→ Task directions: Transcribe the entries below exactly.

------------------------------------------------

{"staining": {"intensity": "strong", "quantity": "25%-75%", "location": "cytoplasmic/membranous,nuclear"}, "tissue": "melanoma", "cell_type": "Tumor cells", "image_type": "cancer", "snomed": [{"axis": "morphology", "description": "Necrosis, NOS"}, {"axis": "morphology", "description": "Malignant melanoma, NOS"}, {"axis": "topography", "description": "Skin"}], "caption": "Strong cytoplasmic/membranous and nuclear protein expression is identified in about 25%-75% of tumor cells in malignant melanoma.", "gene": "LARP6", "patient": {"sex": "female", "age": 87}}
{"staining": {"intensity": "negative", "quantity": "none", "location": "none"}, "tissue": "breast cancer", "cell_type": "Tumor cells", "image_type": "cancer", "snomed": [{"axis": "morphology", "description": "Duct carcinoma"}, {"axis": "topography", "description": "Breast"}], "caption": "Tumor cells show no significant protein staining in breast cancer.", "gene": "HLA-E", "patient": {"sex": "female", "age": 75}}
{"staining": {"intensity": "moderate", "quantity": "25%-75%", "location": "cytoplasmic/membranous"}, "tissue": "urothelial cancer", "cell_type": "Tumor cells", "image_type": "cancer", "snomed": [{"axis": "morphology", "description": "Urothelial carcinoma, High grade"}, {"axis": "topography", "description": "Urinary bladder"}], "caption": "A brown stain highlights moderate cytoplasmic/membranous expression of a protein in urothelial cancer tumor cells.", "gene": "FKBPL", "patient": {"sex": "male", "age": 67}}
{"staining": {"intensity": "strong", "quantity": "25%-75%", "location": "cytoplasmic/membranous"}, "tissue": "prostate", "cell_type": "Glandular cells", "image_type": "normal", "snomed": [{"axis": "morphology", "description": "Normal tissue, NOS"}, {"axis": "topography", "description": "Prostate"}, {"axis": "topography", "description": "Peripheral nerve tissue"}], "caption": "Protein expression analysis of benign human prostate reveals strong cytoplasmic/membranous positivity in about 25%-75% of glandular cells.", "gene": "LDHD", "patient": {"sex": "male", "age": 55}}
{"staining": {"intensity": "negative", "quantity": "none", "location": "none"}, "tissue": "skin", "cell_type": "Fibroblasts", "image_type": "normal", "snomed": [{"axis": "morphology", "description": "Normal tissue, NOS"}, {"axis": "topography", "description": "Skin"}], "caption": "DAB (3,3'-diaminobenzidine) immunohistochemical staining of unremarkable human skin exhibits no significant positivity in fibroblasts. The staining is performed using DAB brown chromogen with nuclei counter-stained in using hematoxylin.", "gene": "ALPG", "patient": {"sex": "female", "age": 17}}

------------------------------------------------

→ Output below:
{"staining": {"intensity": "strong", "quantity": "25%-75%", "location": "cytoplasmic/membranous,nuclear"}, "tissue": "melanoma", "cell_type": "Tumor cells", "image_type": "cancer", "snomed": [{"axis": "morphology", "description": "Necrosis, NOS"}, {"axis": "morphology", "description": "Malignant melanoma, NOS"}, {"axis": "topography", "description": "Skin"}], "caption": "Strong cytoplasmic/membranous and nuclear protein expression is identified in about 25%-75% of tumor cells in malignant melanoma.", "gene": "LARP6", "patient": {"sex": "female", "age": 87}}
{"staining": {"intensity": "negative", "quantity": "none", "location": "none"}, "tissue": "breast cancer", "cell_type": "Tumor cells", "image_type": "cancer", "snomed": [{"axis": "morphology", "description": "Duct carcinoma"}, {"axis": "topography", "description": "Breast"}], "caption": "Tumor cells show no significant protein staining in breast cancer.", "gene": "HLA-E", "patient": {"sex": "female", "age": 75}}
{"staining": {"intensity": "moderate", "quantity": "25%-75%", "location": "cytoplasmic/membranous"}, "tissue": "urothelial cancer", "cell_type": "Tumor cells", "image_type": "cancer", "snomed": [{"axis": "morphology", "description": "Urothelial carcinoma, High grade"}, {"axis": "topography", "description": "Urinary bladder"}], "caption": "A brown stain highlights moderate cytoplasmic/membranous expression of a protein in urothelial cancer tumor cells.", "gene": "FKBPL", "patient": {"sex": "male", "age": 67}}
{"staining": {"intensity": "strong", "quantity": "25%-75%", "location": "cytoplasmic/membranous"}, "tissue": "prostate", "cell_type": "Glandular cells", "image_type": "normal", "snomed": [{"axis": "morphology", "description": "Normal tissue, NOS"}, {"axis": "topography", "description": "Prostate"}, {"axis": "topography", "description": "Peripheral nerve tissue"}], "caption": "Protein expression analysis of benign human prostate reveals strong cytoplasmic/membranous positivity in about 25%-75% of glandular cells.", "gene": "LDHD", "patient": {"sex": "male", "age": 55}}
{"staining": {"intensity": "negative", "quantity": "none", "location": "none"}, "tissue": "skin", "cell_type": "Fibroblasts", "image_type": "normal", "snomed": [{"axis": "morphology", "description": "Normal tissue, NOS"}, {"axis": "topography", "description": "Skin"}], "caption": "DAB (3,3'-diaminobenzidine) immunohistochemical staining of unremarkable human skin exhibits no significant positivity in fibroblasts. The staining is performed using DAB brown chromogen with nuclei counter-stained in using hematoxylin.", "gene": "ALPG", "patient": {"sex": "female", "age": 17}}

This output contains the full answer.